# 70 GTO Vacuum diagram



## hurlbird (Jan 17, 2021)

The factory shop manual kind of assumes "then magic happens".. specifically the diagrams give direction assuming you are very familiar. Is there a source that gets really specific? I want to make sure I have the lines connected to the engine exact. 400 auto car with AC. Like to know hose colors, T's, point of origin and destination. Any ideas of help would be appreciated. thanks!!! -John


----------



## O52 (Jan 27, 2019)

Original California car with the evaporation canister ?


----------



## hurlbird (Jan 17, 2021)

O52 said:


> Original California car with the evaporation canister ?


NO.


----------



## O52 (Jan 27, 2019)

From the 70 Service Manual

You would use the right side view.
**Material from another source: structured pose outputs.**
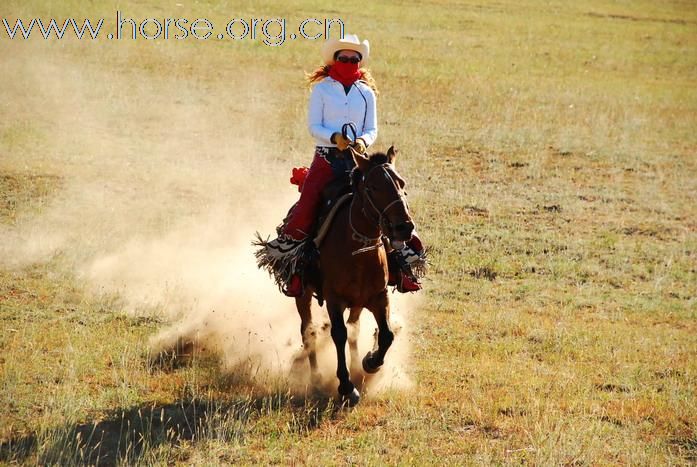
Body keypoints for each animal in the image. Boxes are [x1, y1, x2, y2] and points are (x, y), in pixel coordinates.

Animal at [294, 146, 414, 406]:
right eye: (373, 187)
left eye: (401, 183)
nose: (405, 228)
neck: (358, 250)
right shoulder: (333, 299)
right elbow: (338, 334)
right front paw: (347, 387)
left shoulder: (379, 296)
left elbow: (386, 335)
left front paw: (370, 363)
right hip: (302, 293)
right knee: (308, 330)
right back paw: (316, 377)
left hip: (358, 302)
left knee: (354, 330)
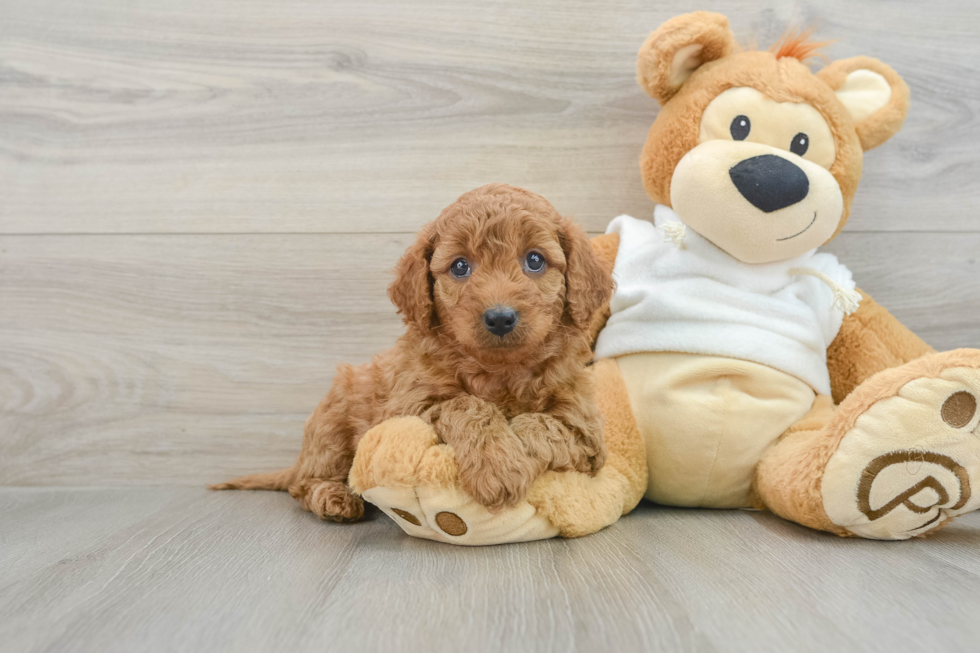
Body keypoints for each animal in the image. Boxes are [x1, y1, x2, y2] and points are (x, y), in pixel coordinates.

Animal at [212, 183, 612, 520]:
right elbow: (466, 404)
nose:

You should use all the components listed for a factory correct system. If you don't care about the TCS, just bypass the valve and connect straight to the carb adapter 

Does not specify hose colors but white stripe was used on the air cleaner


----------



## hurlbird (Jan 17, 2021)

Thanks... i have a dual snorkel cleaner anyone know how that is connected? Also looking to get the cabin temperature/heat proper. looking for those connections.


----------



## O52 (Jan 27, 2019)

A/C Vacuum. Vacuum source is from the Carb base as previously shown









Air Cleaner; The line to the two vacuum canisters is T'd and runs to the sensor at the bottom of the Air Cleaner base as shown previously. A line from the other sensor nipple runs to the intake manifold fitting


----------



## hurlbird (Jan 17, 2021)

great thanks so much. ill check it out. -John


----------



## hurlbird (Jan 17, 2021)

Ed what page and which manual did the vacuum schematic come from? I cannot find it in my manuals. Thanks


----------



## O52 (Jan 27, 2019)

70 Service Manual, chapter 1A page 83 for the interior A/C, chapter 6D for the engine vacuum.
The drawing I used above is from a 69. My apologies. 
This one is for a 70.


----------



## hurlbird (Jan 17, 2021)

O52 said:


> 70 Service Manual, chapter 1A page 83 for the interior A/C, chapter 6D for the engine vacuum.
> The drawing I used above is from a 69. My apologies.
> This one is for a 70.
> 
> View attachment 140110


Moving right along. Quick question.. is the enclosed yellow/orange pig tail for an accessory? It is in the radio power harness. Any ideas? thanks


----------



## O52 (Jan 27, 2019)

I'm thinking courtesy lights


----------



## hurlbird (Jan 17, 2021)

Thanks Ed. hmm not 8 track or something? like i said same harness as the radio and is of course center of the dash... I don't see a female receptacle for it anywhere...


----------



## hurlbird (Jan 17, 2021)

another question..... I have a Vacuum container (ball) in the front fender. What is the source of that? I cannot find it anywhere. Thanks


----------